• _Texte de lecture_
#####
Les données des ORP (Observatoires Régionaux du Pneumocoque) montrent que la politique de restriction d’utilisation des antibiotiques a permis une diminution des souches de pneumocoques de sensibilité diminuée à la pénicilline (de 55% en 2001 à 38% en 2007).

Néanmoins, le pneumocoque peut être considéré dans certains cas comme une bactérie multi résistante (lorsqu’il présente une résistance acquise à 3 familles d’antibiotiques).

2 familles méritent d’être testés avec une attention particulière.

La détermination de la sensibilité aux béta-lactamines nécessite l’application stricte des recommandations du CA - SFM avec un dépistage avec un disque d’oxacilline pour la méthode de diffusion en gélose, suivie éventuellement d’une mesure de CMI. Elles concernent les représentants des principales sous-familles différentes béta-lactamines : Pénicilline G, Amoxicilline et Céfotaxime. L’étude des CMI montre que la hiérarchie supposée n’est pas toujours respectée. 11% des souches avaient une CMI d’amoxicilline supérieure à celle de la pénicilline et 2% des souches avaient une CMI de Céfotaxime supérieure à celle de l’amoxicilline, aussi bien pour des valeurs de CMI hautes que basses.

La même attention devra être portée à l’étude de la sensibilité aux fluoroquinolones. Il existe en effet des souches pouvant être rendues « sensibles » à la lévofloxacine et la moxifloxacine, alors qu’elles ont acquis un mécanisme de résistance de bas niveau détectable par la mesure des CMI.

Dans tous les cas, ces souches de sensibilité aux différentes classes d’antibiotiques sont susceptibles d’acquérir un haut niveau de résistance sous traitement, avec un risque d’échec thérapeutique incombant largement au microbiologiste s’il ne les a pas mis en évidence et signalés au prescripteur.
#####
• _Documents fournis_
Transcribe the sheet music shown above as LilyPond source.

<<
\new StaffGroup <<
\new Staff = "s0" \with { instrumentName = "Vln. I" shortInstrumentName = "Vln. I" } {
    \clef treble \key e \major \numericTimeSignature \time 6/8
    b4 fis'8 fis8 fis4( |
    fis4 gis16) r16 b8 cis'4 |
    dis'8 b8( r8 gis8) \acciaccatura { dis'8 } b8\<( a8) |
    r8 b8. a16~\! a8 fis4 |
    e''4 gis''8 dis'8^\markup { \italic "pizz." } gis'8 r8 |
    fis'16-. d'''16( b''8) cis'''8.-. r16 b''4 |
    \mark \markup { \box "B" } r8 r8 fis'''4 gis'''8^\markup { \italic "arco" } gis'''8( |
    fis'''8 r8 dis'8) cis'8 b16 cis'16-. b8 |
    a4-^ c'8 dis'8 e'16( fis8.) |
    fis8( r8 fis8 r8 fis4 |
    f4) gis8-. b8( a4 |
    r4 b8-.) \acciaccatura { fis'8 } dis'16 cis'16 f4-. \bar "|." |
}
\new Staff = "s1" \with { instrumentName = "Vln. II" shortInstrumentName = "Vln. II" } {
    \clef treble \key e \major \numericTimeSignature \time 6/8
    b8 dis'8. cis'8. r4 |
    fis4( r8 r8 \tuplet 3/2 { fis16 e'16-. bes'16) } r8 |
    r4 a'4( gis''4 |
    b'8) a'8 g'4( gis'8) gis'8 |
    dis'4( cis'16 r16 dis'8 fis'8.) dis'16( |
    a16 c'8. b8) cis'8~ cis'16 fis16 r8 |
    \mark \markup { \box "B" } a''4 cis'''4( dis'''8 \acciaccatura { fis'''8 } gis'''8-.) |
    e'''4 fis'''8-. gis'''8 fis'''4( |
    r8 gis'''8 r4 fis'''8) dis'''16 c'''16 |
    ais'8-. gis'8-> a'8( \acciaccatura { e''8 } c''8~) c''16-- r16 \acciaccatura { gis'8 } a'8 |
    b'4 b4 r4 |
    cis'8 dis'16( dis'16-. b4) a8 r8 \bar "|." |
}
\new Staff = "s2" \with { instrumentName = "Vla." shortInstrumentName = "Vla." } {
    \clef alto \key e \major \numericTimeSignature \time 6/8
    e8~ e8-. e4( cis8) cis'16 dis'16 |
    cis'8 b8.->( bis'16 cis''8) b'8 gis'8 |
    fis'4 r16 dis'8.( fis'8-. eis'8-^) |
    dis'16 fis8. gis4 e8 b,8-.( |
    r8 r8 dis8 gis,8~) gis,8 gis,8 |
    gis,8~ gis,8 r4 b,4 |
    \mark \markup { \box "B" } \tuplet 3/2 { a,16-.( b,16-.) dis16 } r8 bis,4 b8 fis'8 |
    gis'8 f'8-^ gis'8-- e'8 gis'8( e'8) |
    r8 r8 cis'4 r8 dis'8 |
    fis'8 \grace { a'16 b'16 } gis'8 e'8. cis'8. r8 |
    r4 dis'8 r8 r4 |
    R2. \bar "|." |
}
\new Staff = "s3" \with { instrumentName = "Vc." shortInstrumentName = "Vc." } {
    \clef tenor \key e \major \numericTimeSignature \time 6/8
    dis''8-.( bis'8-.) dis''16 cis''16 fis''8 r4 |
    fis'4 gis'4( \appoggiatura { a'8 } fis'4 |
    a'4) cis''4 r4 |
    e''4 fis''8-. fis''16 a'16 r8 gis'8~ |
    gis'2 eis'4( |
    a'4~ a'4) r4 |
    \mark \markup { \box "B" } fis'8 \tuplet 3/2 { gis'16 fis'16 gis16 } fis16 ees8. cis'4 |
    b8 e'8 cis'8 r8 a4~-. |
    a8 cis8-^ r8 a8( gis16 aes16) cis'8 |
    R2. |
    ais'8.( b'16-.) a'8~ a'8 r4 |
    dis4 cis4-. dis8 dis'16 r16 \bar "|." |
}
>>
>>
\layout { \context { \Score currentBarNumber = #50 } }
#####
• _Travail à faire_
[A] Résumez en deux phrases le texte sur la résistance du pneumocoque aux antibiotiques.
[B] Reproduisez fidèlement le passage du texte de lecture qui s'ouvre sur les mots contenant « 2 familles méritent » et se ferme sur « hautes que basses. ».

• _Résultats attendus_
[A] La restriction de l'utilisation des antibiotiques a fait baisser la part des souches de pneumocoques de sensibilité diminuée à la pénicilline de 55 % en 2001 à 38 % en 2007, mais le pneumocoque peut encore, dans certains cas, être considéré comme une bactérie multirésistante. La sensibilité aux béta-lactamines et aux fluoroquinolones mérite une attention particulière, et les souches concernées peuvent acquérir un haut niveau de résistance sous traitement, avec un risque d'échec thérapeutique.

[B]
2 familles méritent d’être testés avec une attention particulière.

La détermination de la sensibilité aux béta-lactamines nécessite l’application stricte des recommandations du CA - SFM avec un dépistage avec un disque d’oxacilline pour la méthode de diffusion en gélose, suivie éventuellement d’une mesure de CMI. Elles concernent les représentants des principales sous-familles différentes béta-lactamines : Pénicilline G, Amoxicilline et Céfotaxime. L’étude des CMI montre que la hiérarchie supposée n’est pas toujours respectée. 11% des souches avaient une CMI d’amoxicilline supérieure à celle de la pénicilline et 2% des souches avaient une CMI de Céfotaxime supérieure à celle de l’amoxicilline, aussi bien pour des valeurs de CMI hautes que basses.